Bad CGI, a mammoth two hour-plus running time and Nic Cage can be forgiven, but what’s at the heart of this film’s mess is the script. Jumping from event to event, plotline to plotline, at a whim, with Cage’s soft murmured speech used to pave over the transitions, USS Indianapolis’s pacing is that of a film hurrying to stuff as many ideas and threads as possible – expect that’s not the case. Van Peebles tries so hard to build the layers of an epic, when, actually, all he needed to do was tell this simple but stirring story as it is.
As an exploration of Post Traumatic Stress Disorder in the military, Dito Montiel’s Man Down is a muddled story that’s pretty challenging to sit through. Though on paper there’s plenty of potential depth in this particular effect of war – and a solid cast at its disposable – the film descends into military-movie clichés, while not really keeping up with its complex set-up.

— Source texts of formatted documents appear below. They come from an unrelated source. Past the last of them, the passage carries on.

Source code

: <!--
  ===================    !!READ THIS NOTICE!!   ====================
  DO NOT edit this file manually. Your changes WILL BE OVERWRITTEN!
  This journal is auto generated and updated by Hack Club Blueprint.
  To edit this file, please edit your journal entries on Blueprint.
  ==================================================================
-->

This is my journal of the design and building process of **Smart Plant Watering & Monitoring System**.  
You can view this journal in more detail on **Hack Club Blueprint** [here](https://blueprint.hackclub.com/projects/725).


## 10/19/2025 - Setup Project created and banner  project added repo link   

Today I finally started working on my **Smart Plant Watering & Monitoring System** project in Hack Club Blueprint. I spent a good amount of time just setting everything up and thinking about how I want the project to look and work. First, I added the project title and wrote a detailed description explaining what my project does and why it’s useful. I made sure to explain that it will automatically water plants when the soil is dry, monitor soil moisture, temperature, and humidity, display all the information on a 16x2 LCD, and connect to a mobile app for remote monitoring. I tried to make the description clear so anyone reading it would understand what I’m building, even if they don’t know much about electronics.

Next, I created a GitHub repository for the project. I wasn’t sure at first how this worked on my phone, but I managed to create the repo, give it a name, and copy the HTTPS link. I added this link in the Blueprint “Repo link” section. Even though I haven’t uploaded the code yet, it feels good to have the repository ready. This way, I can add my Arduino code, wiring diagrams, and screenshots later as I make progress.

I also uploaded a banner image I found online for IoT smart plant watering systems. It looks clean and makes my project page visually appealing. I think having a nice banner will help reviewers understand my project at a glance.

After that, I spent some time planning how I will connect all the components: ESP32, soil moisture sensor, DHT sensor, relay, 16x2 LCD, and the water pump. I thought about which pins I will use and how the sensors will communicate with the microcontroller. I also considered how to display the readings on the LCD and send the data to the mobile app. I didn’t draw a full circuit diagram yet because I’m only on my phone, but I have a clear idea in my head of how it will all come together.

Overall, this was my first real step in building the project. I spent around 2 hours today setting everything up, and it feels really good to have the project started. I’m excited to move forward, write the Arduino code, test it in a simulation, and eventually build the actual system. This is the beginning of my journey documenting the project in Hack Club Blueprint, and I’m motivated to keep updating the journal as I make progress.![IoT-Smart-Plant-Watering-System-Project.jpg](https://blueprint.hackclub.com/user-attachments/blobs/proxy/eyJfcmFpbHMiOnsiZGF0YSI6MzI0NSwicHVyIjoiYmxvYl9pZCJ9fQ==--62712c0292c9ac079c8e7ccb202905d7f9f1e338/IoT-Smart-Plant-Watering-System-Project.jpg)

The movie to take place over four separate time periods and opens with U.S Marine Gabriel Drummer (LeBeouf) and his military buddy, Devin Roberts (Courtney), making their way through a vast and seemingly wasted American landscape which appears to have been destroyed by a chemical attack. On the look-out for survivors, the pair is hoping to find Drummer’s son, Jonathan (Shotwell), whom he believes has been kidnapped.
Before the audience gets a chance to find out what is really going in, the story flashes back to another time period where a seemingly distraught Drummer is being interviewed by Counselor Peyton (Oldman) about an ‘incident’ that occurred on the battlefield in Afghanistan. Moving on to yet to another period, we also get to see the story of Drummer and Roberts during their Marine Corps training at Camp Lejeune before, eventually, cutting to the story of Drummer’s life at home with wife, Natalie (Mara) and their son.
Taking on several narrative threads without really knowing where to take them, let alone how to put them back together, is one of Man Down’s major issues. Used to give some kind of visual interpretation of PTSD, the movie’s choppy editing is ineffective and comes across as a messy, superficial tool.
Clocking in at precisely ninety minutes, Man Down is a relatively short film but, thanks to the overworked script and slow pace, it takes forever for any of the stories to build into something bigger.
Working its way through a series of military clichés, the story works best when it is focused on digging into Drummer’s fractured mind, with the conversation between him and his counsellor – played by the seemingly wasted talent of one Gary Oldman – serving to be one of the movie’s best elements. LeBeouf is convincing as a troubled soldier desperately trying not to sink deeper into madness and his commitment to the role is commendable, making it all that more frustrating to see that the script itself is so lacking.